Hey, custom cable extensions look great but they are just vanity items. You got to the real heart of why we're here, which is the connections we make with these computers as our tools. People can say "ketchup & mustard" all day without ever meaning anything. That's a fine PC you built there.
I see, they must do it with a water jet or something in a factory. Well I'd be happy with that size of a desktop, and looking for more ways to gear up the interior space.
Ah, I like its simplicity. I could have used this recently instead of something with too many pieces.
I really wonder why more cases aren't offered in a bare metal version. Maybe a total mirror shine would require something like chrome plating, or a special type of aluminum, but that's a very thorough polishing job & it looks spiffy.
That is a very good execution of the colored stones theme. What did you use to control the individual fan colors? Or are they each a single color LED? I think your part list on this could use some more customization.

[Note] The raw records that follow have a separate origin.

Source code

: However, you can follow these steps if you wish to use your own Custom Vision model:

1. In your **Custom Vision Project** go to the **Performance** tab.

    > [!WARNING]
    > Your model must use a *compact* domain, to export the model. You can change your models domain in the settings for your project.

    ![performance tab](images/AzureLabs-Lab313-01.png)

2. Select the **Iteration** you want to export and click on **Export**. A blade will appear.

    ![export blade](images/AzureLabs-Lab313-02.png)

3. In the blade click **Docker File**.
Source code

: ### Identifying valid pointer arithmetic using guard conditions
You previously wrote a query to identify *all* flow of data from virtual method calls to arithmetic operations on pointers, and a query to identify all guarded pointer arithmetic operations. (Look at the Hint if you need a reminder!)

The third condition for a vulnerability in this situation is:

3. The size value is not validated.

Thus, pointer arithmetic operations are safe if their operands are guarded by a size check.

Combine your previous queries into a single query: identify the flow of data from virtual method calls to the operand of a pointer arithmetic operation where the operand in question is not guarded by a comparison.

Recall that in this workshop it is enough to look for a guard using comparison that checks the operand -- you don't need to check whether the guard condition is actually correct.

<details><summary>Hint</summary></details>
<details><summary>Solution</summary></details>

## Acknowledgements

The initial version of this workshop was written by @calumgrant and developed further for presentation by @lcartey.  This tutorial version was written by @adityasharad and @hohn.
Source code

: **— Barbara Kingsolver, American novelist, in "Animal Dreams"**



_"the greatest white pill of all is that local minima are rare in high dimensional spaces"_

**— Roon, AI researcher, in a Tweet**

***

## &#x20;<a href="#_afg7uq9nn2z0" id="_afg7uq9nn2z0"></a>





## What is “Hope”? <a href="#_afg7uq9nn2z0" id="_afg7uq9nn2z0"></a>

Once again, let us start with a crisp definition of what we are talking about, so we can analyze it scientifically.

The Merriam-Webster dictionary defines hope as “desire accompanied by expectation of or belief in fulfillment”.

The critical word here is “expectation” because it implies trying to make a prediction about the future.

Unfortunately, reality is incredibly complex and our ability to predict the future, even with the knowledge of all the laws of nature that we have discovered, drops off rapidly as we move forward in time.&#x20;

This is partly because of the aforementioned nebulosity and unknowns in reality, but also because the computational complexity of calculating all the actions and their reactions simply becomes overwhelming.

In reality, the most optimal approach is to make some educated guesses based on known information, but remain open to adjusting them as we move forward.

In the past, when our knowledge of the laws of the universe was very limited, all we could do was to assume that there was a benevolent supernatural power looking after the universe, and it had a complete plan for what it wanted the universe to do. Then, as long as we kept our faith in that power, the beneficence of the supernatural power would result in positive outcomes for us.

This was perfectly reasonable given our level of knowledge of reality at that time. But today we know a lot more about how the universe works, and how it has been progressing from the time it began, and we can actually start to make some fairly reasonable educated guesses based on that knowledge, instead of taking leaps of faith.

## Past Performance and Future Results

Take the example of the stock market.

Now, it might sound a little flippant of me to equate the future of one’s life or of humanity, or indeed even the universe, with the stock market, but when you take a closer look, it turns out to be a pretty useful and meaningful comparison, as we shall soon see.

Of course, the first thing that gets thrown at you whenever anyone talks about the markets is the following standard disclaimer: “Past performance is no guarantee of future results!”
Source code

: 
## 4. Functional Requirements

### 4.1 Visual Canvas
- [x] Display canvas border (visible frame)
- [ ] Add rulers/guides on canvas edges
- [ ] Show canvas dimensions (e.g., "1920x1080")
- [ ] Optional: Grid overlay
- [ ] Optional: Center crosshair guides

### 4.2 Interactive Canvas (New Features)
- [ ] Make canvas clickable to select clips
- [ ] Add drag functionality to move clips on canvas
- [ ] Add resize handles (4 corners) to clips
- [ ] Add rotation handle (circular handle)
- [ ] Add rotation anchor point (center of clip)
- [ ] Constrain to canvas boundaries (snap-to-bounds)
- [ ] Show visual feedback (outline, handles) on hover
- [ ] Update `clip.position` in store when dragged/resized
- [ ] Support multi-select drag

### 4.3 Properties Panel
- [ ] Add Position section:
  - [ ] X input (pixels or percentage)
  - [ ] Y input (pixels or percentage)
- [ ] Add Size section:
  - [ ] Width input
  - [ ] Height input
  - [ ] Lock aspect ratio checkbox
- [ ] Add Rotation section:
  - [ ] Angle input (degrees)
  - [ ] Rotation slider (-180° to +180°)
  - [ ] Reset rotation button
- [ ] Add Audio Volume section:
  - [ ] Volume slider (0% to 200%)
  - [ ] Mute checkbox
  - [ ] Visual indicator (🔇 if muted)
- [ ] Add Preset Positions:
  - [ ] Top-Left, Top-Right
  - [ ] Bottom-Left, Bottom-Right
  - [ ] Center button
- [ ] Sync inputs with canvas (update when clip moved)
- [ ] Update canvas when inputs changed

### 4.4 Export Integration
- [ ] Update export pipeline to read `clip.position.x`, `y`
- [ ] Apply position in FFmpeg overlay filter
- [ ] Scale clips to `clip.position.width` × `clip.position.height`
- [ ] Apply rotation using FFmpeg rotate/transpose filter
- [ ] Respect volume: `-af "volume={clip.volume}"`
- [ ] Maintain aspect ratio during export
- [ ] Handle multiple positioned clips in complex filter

I like that you have something suspended from the ceiling in there. Seems like a Florida State theme at least partially, but you named it Coyote Wild, but the case says Cougar & your desktop is a dragon. You got it running nicely, anyway. For a personal setup I guess you can combine any inspirations you want.
Alright! Finally another ATX case with 40mm fans on that rear grid. That's been one of my favorite additions since I built my first system. Leave no air unmoved!
There is now a demand for 240mm RGB fans. Somebody get on that
The simplest method I found was just starting from scratch, booting from the Windows installer. Keep your network disconnected until you're past the initial setup of Windows 10. You will start with a local account instead of a Microsoft-tethered account & the folder name will not be chopped down to their 5-character standard. Then you can just put everything back the way you had it, even use your Microsoft account if you want.